As for an update as to what my experiences have been since I have embarked on my trek to Goiânia, here is a quick summation of all that I can remember. Upon getting on the plane, I found that I was sitting next to a Brazilian from São Paulo named Caio (Kai-Oh). He was on the flight back home from Canada, where he had spent the last five and a half months learning English. I jokingly told him that he missed a lot of land in between Brazil and Canada that could have provided him with plenty of opportunity to learn English, but he said that Canada was beautiful and that he hopes to visit America when his English is better. Anyways, he began to tell me that a large amount of Brazilians that have finished high school and that are pursuing higher education or better jobs will take 3-6 months somewhere to learn English. This is because they are beginning to offer higher salaries and "better" positions than if you did not know any English. This was interesting to me because I had been told before coming that the Brazilian workforce did not cater to the language of outside business, but I suppose that the tourism expected from both the World Cup and the 2016 Summer Olympics may be having an impact on that mentality. Anyways, it was my first opportunity to discuss why I was coming to Brazil. As a quick note, Goiânia is not the sexiest of places when it comes to "ritzy" accommodations or a flashy lifestyle or for beaches or parties that sometimes are associated with the larger cities of Brazil, so it is an easy way to lead into why the team and I have come here specifically. I told Caio that we were here as a cultural exchange at the Universidade Federal de Goiás (UFG), but that we were also partnering with Igreja Luz (or the Church of Light) and here to talk about the Bible with people. He laughed at this because only ten minutes earlier he had been describing the women and beer of Brazil, so he thought that it was funny now to know my reason for travel. I told him that I am thankful that he talked with me about whatever he had because as Christians it is not about us saying "no" to everything, but rather saying yes in a way that glorifies God. I am thankful for this conversation and this meeting with Caio. 

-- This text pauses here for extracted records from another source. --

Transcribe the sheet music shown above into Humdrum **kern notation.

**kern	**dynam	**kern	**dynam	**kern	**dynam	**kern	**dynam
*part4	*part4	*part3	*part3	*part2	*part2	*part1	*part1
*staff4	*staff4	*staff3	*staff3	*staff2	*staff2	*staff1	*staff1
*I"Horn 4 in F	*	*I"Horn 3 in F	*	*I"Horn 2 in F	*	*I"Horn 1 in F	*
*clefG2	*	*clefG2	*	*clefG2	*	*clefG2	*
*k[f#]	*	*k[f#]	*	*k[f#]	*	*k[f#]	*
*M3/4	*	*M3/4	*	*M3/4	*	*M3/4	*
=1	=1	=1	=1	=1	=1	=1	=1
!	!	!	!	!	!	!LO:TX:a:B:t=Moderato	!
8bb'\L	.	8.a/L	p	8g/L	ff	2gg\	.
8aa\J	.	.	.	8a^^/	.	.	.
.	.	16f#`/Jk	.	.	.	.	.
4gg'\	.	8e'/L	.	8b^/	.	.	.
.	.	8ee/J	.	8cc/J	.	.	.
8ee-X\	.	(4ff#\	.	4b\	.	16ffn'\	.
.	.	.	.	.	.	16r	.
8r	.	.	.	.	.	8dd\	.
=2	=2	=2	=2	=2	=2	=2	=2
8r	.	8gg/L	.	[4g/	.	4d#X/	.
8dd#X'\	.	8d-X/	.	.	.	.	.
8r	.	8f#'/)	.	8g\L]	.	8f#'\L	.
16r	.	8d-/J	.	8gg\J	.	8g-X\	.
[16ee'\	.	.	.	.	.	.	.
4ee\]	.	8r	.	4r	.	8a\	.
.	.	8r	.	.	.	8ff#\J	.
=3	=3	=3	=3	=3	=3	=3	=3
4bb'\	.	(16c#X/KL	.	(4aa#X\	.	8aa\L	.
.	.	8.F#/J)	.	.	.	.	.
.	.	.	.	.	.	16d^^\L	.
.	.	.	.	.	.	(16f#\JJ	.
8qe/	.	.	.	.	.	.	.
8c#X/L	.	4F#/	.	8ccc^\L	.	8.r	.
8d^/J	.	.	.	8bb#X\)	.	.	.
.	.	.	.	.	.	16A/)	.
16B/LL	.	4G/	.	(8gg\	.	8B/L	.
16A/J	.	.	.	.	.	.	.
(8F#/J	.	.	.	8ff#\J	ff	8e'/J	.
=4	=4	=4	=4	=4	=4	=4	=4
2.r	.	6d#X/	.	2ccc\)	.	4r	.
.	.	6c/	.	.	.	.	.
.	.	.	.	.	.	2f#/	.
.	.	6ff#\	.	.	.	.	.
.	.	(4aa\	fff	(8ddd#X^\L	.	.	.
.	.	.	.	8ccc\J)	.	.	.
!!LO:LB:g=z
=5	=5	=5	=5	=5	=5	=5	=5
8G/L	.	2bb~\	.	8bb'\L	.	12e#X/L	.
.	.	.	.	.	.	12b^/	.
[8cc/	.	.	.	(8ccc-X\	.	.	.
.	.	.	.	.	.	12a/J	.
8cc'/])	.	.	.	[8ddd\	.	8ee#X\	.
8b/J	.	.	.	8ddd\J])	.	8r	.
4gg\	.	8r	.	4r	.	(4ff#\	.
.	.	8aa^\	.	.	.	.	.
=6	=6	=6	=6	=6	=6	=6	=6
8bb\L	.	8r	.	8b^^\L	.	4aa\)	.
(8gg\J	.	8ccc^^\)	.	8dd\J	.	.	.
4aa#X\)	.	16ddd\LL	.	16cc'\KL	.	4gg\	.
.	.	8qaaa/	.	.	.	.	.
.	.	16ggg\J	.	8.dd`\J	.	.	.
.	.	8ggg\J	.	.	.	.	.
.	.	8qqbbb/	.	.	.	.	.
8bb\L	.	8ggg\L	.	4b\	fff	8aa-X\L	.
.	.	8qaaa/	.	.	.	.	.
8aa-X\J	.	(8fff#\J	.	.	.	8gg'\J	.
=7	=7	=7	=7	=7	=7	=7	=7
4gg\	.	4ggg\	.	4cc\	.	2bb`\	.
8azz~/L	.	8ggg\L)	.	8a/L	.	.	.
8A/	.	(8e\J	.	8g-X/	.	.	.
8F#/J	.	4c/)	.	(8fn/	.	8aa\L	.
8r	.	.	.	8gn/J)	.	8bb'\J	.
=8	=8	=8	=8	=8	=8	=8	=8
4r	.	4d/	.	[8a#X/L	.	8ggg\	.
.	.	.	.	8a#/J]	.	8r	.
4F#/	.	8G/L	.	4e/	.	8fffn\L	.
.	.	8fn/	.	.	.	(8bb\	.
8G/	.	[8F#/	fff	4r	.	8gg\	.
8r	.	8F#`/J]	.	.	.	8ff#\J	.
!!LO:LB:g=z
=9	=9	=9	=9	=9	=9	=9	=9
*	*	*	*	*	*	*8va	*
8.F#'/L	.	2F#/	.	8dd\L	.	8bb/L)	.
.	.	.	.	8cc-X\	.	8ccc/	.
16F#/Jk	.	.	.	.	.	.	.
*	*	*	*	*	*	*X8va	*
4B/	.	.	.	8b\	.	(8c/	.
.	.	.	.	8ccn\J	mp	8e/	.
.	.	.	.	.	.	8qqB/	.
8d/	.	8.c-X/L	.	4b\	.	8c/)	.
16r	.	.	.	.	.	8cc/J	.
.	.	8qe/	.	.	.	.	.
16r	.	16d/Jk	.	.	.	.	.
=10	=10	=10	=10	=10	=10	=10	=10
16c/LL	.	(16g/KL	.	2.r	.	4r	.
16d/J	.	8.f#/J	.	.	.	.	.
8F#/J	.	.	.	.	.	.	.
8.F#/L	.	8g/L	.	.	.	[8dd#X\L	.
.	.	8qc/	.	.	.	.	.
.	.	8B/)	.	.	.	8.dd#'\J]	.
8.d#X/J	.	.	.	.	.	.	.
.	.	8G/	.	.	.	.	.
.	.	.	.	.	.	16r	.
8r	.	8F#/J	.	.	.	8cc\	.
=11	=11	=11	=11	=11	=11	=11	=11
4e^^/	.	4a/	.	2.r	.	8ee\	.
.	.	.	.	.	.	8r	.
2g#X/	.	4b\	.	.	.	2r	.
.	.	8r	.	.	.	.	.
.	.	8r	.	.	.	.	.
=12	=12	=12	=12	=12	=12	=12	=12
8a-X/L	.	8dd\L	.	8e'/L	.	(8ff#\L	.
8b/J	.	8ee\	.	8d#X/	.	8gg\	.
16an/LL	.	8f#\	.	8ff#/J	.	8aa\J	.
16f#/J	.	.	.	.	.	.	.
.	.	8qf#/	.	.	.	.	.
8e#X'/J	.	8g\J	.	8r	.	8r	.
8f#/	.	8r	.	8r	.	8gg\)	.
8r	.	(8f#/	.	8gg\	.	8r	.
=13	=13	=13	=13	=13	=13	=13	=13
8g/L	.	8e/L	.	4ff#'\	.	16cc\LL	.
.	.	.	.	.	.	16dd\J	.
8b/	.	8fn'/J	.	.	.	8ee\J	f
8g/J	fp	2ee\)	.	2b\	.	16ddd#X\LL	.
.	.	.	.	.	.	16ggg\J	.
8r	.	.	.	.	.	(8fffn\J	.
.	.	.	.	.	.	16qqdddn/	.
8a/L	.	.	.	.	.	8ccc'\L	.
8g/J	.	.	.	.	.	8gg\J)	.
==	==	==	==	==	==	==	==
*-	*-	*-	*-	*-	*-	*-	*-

We had a layover in São Paulo and then flew on to Goiânia. When we arrived in Goiânia, there were many people from the church there to pick us up and take us to our residence for the summer. However, the first two members from my team that walked through the doors, Kelsey and Hunter, did not understand that they were asking them if they were with Campus Outreach, so they continued walking. The people from the church were very confused since they were with our group and we were among a very small group of white people on the flight. It eventually was sorted out and they had a guitar player and sang a song welcoming us. It was quite the entrance, and we got an immediate taste for the relational culture that Brazil is known to possess. The pastor from the church drove Hunter and me from the airport, and there were two funny things about this. One, we were extremely thankful that everyone just called him "Pastor" because his name was extremely long and will be the ultimate litmus test for if we pick up Portuguese or not this summer. Secondly, he taught us that stop signs were only suggestions and that driving crazy in Goiânia was the only way to survive. Good to know given that I am supposed to be one of the drivers for our team this summer...

I will try to update with some pictures soon of the house that will do it better justice than my descriptions would! Until then, thank you for the prayers and enjoy whatever it is that God has for you at this time!